### Problem requirements
Excluding any images, copy all of the lines below precisely as written.

### Provided information
────────────────────

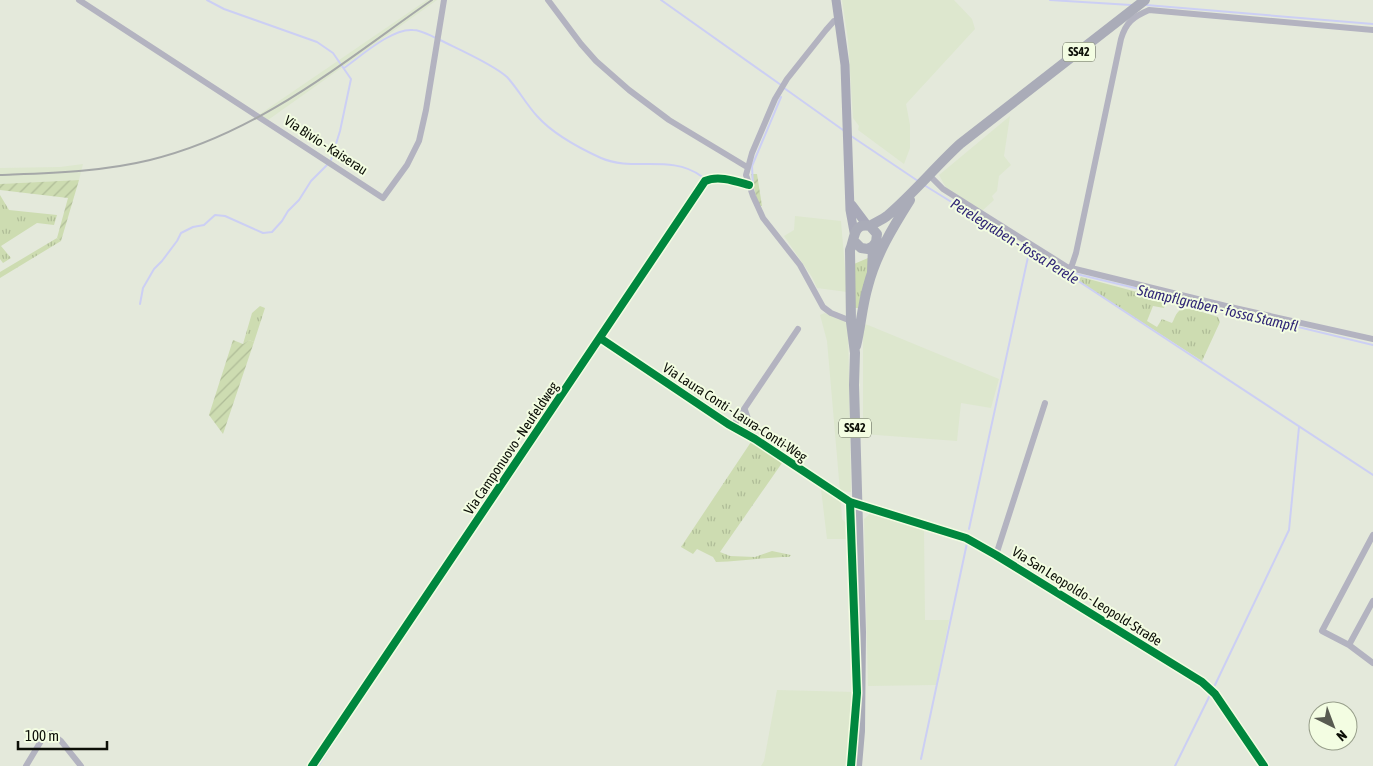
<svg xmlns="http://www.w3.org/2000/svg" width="1373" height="766" font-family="'Asap Condensed',sans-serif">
<defs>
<pattern id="grass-tufts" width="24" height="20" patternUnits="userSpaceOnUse" patternTransform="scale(1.25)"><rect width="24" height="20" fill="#cddcb1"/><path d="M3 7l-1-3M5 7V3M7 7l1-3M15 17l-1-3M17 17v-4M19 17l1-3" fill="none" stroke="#afbc97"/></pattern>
<pattern id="garden-furrows" width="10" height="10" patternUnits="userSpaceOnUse" patternTransform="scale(1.25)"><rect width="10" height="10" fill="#cddcb1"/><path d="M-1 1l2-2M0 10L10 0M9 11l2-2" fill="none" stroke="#afbc97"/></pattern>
</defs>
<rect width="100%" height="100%" fill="#e4e9db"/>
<path fill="#dde7ce" d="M427,0h10l-169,120 -8,-6z
M842,0h112l18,19 3,10 -69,75 4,21v23l-6,16 -46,-34 1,-4 -6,-8 -5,-78z
M1010,116l-6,40 7,9 -12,11 -2,15 -5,5 2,4 -12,11 -36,-23 -7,-13z
M83,164l-4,16 -79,4v-16l60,-1z
M795,216l46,5 6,71 -30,-4 -5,-11 -28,-41 10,-6z
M825,313l19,8 4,3 3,168 -11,-1 -13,-150 -7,-26z
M863,324l5,1 131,54 -8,29 -30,-5 -4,38 -94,-7z
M821,489l20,13 1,17 4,4v16h-19z
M872,512l52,15 1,93h24l-13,65 -68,1 -4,-167z
M777,690l78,2 -5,74h-89l3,-5z"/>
<path fill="url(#grass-tufts)" d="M0,195l9,15 48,5 -3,10 -17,-2 -36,23 10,12 -8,5 -3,-4z
M57,238l4,3 -61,37v-6z
M868,258l3,1 -13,49h-3l-1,-44z
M1081,277l86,23 -3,8 -11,-2 -6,15 10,6 5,-8 10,4c2,-3 3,-8 6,-11 7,-8 31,3 40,5l2,5 -18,39 -124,-80z
M260,306l5,2 -11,34 -5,-2 -6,4 9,-31z
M751,442l31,21 -62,89 10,4 25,1 17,-6 19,4 -2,2c-24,0 -49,5 -73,5l-3,-5 -16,-8 -4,5 -12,-7z"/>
<path fill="url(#garden-furrows)" d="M751,174h6l5,32h-4z
M79,180l-18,61 -4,-3 11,-40 -68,-8v-6z
M233,340l10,4 6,-4 5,2 -31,92 -14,-19z"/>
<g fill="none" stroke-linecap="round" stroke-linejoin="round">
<path stroke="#cccff4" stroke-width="2" d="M207,0l17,9 93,33 16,11 18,26 -11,52 -9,29
M661,0l120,85
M1050,0l81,5
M1146,5l227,19
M440,40c18,9 53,24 67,37 11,12 19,27 30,39 16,18 42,32 64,42 32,14 70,-4 100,18
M344,68c17,-12 48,-40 69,-38 8,0 16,5 23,8
M784,88l59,42
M851,136l67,45
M924,185l139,86 310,204
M753,187l-1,-21 29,-69
M1064,271l309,74
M140,304l3,-16 11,-19 8,-8 15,-20 4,-8 12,-6 11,-2 11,-10 10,1 38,17 9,-1 10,-11 6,-10 11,-11 12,-19 16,-16
M969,529l59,-272
M422,609l277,-414
M393,651l25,-36
M1215,685l74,-155 10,-103
M921,759l46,-216
M318,766l53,-82
M1175,766l35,-71"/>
<path stroke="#b3b3c0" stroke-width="6" d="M79,0l304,198 24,-33 12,-24 7,-31 18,-110
M548,0l33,44 15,17 33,29 40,30 78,47
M839,19l-5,2 -8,9 -39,49 -12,20 -23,54 -6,22 7,21 10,22 37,47 23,42 8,6 15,6
M928,174l15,15 124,78 163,40 143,32
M1071,268l5,-15 45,-214c5,-17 12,-22 28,-29l224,20
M600,338l128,86 27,15 95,63 116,36 30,17 206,127 13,12 49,72
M745,410l10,29
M735,428l1,-7 62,-92
M1373,535l-51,96 27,14 24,18
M996,555l49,-152
M1349,645l24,-44
M26,766l18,-30 7,-3 10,8 20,25
M312,766l393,-585c13,-6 30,0 44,4"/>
<path stroke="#a8a9b8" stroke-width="9" d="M836,0l9,65 5,145 4,22
M852,205l15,20"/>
<path stroke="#aaacb8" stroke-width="10" d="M870,226c6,-4 12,-6 17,-10 26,-22 48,-49 73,-72l185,-144
M854,241l7,7 7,1 5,-3
M856,346c5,-20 6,-40 12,-60 8,-31 25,-59 42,-86
M857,766l3,-35 1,-99 -7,-247 1,-32 -4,-31 -1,-72c5,-12 3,-28 20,-24l7,8 -1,8 -3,4 -1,26"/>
<path stroke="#a5a8a8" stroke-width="2" d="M0,175c50,-2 101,-3 150,-15 108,-26 193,-98 282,-160"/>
<g stroke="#f3fde2" stroke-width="11">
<path id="cycleway" d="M600,338l128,86 27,15 95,63 116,36 30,17 206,127 13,12 49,72
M850,502l7,191 -6,73
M312,766l393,-585c13,-6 30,0 44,4"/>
</g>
<use href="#cycleway" stroke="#00873e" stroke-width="8"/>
</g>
<g text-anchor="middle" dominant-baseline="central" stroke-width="4" stroke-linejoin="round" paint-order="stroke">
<g fill="#f3fde2" stroke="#515649" stroke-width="1">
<rect x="1063" y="42.5" width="32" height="19" rx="4"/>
<rect x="839" y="418.5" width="32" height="19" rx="4"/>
</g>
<g font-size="12" font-weight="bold" fill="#0c0f07">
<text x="1079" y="52">SS42</text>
<text x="855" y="428">SS42</text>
</g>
<g font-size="14" fill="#0c0f07" stroke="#f3fde2">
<text transform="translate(326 145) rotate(33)">Via Bivio - Kaiserau</text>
<text transform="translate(735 412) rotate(33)">Via Laura Conti - Laura-Conti-Weg</text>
<text transform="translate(511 448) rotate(-56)">Via Camponuovo - Neufeldweg</text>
<text transform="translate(1087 596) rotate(32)">Via San Leopoldo - Leopold-Straße</text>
</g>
<g font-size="15" font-style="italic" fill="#312777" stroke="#f3fde2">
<text transform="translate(1015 241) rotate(32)">Perelegraben - fossa Perele</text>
<text transform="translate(1218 308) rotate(13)">Stampflgraben - fossa Stampfl</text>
</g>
</g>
<g transform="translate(1333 726) rotate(138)"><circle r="24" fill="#f3fde2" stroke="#979e8a"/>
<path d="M0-4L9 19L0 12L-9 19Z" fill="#585b51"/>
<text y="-8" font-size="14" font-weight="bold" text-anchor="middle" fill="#0c0f07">N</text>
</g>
<path d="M18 741v8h89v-8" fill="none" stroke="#0c0f07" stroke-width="2.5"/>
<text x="25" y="741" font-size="15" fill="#0c0f07" stroke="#f3fde2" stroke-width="4" paint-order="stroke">100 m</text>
</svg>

────────────────────

### Expected answer
<svg xmlns="http://www.w3.org/2000/svg" width="1373" height="766" font-family="'Asap Condensed',sans-serif">
<defs>
<pattern id="grass-tufts" width="24" height="20" patternUnits="userSpaceOnUse" patternTransform="scale(1.25)"><rect width="24" height="20" fill="#cddcb1"/><path d="M3 7l-1-3M5 7V3M7 7l1-3M15 17l-1-3M17 17v-4M19 17l1-3" fill="none" stroke="#afbc97"/></pattern>
<pattern id="garden-furrows" width="10" height="10" patternUnits="userSpaceOnUse" patternTransform="scale(1.25)"><rect width="10" height="10" fill="#cddcb1"/><path d="M-1 1l2-2M0 10L10 0M9 11l2-2" fill="none" stroke="#afbc97"/></pattern>
</defs>
<rect width="100%" height="100%" fill="#e4e9db"/>
<path fill="#dde7ce" d="M427,0h10l-169,120 -8,-6z
M842,0h112l18,19 3,10 -69,75 4,21v23l-6,16 -46,-34 1,-4 -6,-8 -5,-78z
M1010,116l-6,40 7,9 -12,11 -2,15 -5,5 2,4 -12,11 -36,-23 -7,-13z
M83,164l-4,16 -79,4v-16l60,-1z
M795,216l46,5 6,71 -30,-4 -5,-11 -28,-41 10,-6z
M825,313l19,8 4,3 3,168 -11,-1 -13,-150 -7,-26z
M863,324l5,1 131,54 -8,29 -30,-5 -4,38 -94,-7z
M821,489l20,13 1,17 4,4v16h-19z
M872,512l52,15 1,93h24l-13,65 -68,1 -4,-167z
M777,690l78,2 -5,74h-89l3,-5z"/>
<path fill="url(#grass-tufts)" d="M0,195l9,15 48,5 -3,10 -17,-2 -36,23 10,12 -8,5 -3,-4z
M57,238l4,3 -61,37v-6z
M868,258l3,1 -13,49h-3l-1,-44z
M1081,277l86,23 -3,8 -11,-2 -6,15 10,6 5,-8 10,4c2,-3 3,-8 6,-11 7,-8 31,3 40,5l2,5 -18,39 -124,-80z
M260,306l5,2 -11,34 -5,-2 -6,4 9,-31z
M751,442l31,21 -62,89 10,4 25,1 17,-6 19,4 -2,2c-24,0 -49,5 -73,5l-3,-5 -16,-8 -4,5 -12,-7z"/>
<path fill="url(#garden-furrows)" d="M751,174h6l5,32h-4z
M79,180l-18,61 -4,-3 11,-40 -68,-8v-6z
M233,340l10,4 6,-4 5,2 -31,92 -14,-19z"/>
<g fill="none" stroke-linecap="round" stroke-linejoin="round">
<path stroke="#cccff4" stroke-width="2" d="M207,0l17,9 93,33 16,11 18,26 -11,52 -9,29
M661,0l120,85
M1050,0l81,5
M1146,5l227,19
M440,40c18,9 53,24 67,37 11,12 19,27 30,39 16,18 42,32 64,42 32,14 70,-4 100,18
M344,68c17,-12 48,-40 69,-38 8,0 16,5 23,8
M784,88l59,42
M851,136l67,45
M924,185l139,86 310,204
M753,187l-1,-21 29,-69
M1064,271l309,74
M140,304l3,-16 11,-19 8,-8 15,-20 4,-8 12,-6 11,-2 11,-10 10,1 38,17 9,-1 10,-11 6,-10 11,-11 12,-19 16,-16
M969,529l59,-272
M422,609l277,-414
M393,651l25,-36
M1215,685l74,-155 10,-103
M921,759l46,-216
M318,766l53,-82
M1175,766l35,-71"/>
<path stroke="#b3b3c0" stroke-width="6" d="M79,0l304,198 24,-33 12,-24 7,-31 18,-110
M548,0l33,44 15,17 33,29 40,30 78,47
M839,19l-5,2 -8,9 -39,49 -12,20 -23,54 -6,22 7,21 10,22 37,47 23,42 8,6 15,6
M928,174l15,15 124,78 163,40 143,32
M1071,268l5,-15 45,-214c5,-17 12,-22 28,-29l224,20
M600,338l128,86 27,15 95,63 116,36 30,17 206,127 13,12 49,72
M745,410l10,29
M735,428l1,-7 62,-92
M1373,535l-51,96 27,14 24,18
M996,555l49,-152
M1349,645l24,-44
M26,766l18,-30 7,-3 10,8 20,25
M312,766l393,-585c13,-6 30,0 44,4"/>
<path stroke="#a8a9b8" stroke-width="9" d="M836,0l9,65 5,145 4,22
M852,205l15,20"/>
<path stroke="#aaacb8" stroke-width="10" d="M870,226c6,-4 12,-6 17,-10 26,-22 48,-49 73,-72l185,-144
M854,241l7,7 7,1 5,-3
M856,346c5,-20 6,-40 12,-60 8,-31 25,-59 42,-86
M857,766l3,-35 1,-99 -7,-247 1,-32 -4,-31 -1,-72c5,-12 3,-28 20,-24l7,8 -1,8 -3,4 -1,26"/>
<path stroke="#a5a8a8" stroke-width="2" d="M0,175c50,-2 101,-3 150,-15 108,-26 193,-98 282,-160"/>
<g stroke="#f3fde2" stroke-width="11">
<path id="cycleway" d="M600,338l128,86 27,15 95,63 116,36 30,17 206,127 13,12 49,72
M850,502l7,191 -6,73
M312,766l393,-585c13,-6 30,0 44,4"/>
</g>
<use href="#cycleway" stroke="#00873e" stroke-width="8"/>
</g>
<g text-anchor="middle" dominant-baseline="central" stroke-width="4" stroke-linejoin="round" paint-order="stroke">
<g fill="#f3fde2" stroke="#515649" stroke-width="1">
<rect x="1063" y="42.5" width="32" height="19" rx="4"/>
<rect x="839" y="418.5" width="32" height="19" rx="4"/>
</g>
<g font-size="12" font-weight="bold" fill="#0c0f07">
<text x="1079" y="52">SS42</text>
<text x="855" y="428">SS42</text>
</g>
<g font-size="14" fill="#0c0f07" stroke="#f3fde2">
<text transform="translate(326 145) rotate(33)">Via Bivio - Kaiserau</text>
<text transform="translate(735 412) rotate(33)">Via Laura Conti - Laura-Conti-Weg</text>
<text transform="translate(511 448) rotate(-56)">Via Camponuovo - Neufeldweg</text>
<text transform="translate(1087 596) rotate(32)">Via San Leopoldo - Leopold-Straße</text>
</g>
<g font-size="15" font-style="italic" fill="#312777" stroke="#f3fde2">
<text transform="translate(1015 241) rotate(32)">Perelegraben - fossa Perele</text>
<text transform="translate(1218 308) rotate(13)">Stampflgraben - fossa Stampfl</text>
</g>
</g>
<g transform="translate(1333 726) rotate(138)"><circle r="24" fill="#f3fde2" stroke="#979e8a"/>
<path d="M0-4L9 19L0 12L-9 19Z" fill="#585b51"/>
<text y="-8" font-size="14" font-weight="bold" text-anchor="middle" fill="#0c0f07">N</text>
</g>
<path d="M18 741v8h89v-8" fill="none" stroke="#0c0f07" stroke-width="2.5"/>
<text x="25" y="741" font-size="15" fill="#0c0f07" stroke="#f3fde2" stroke-width="4" paint-order="stroke">100 m</text>
</svg>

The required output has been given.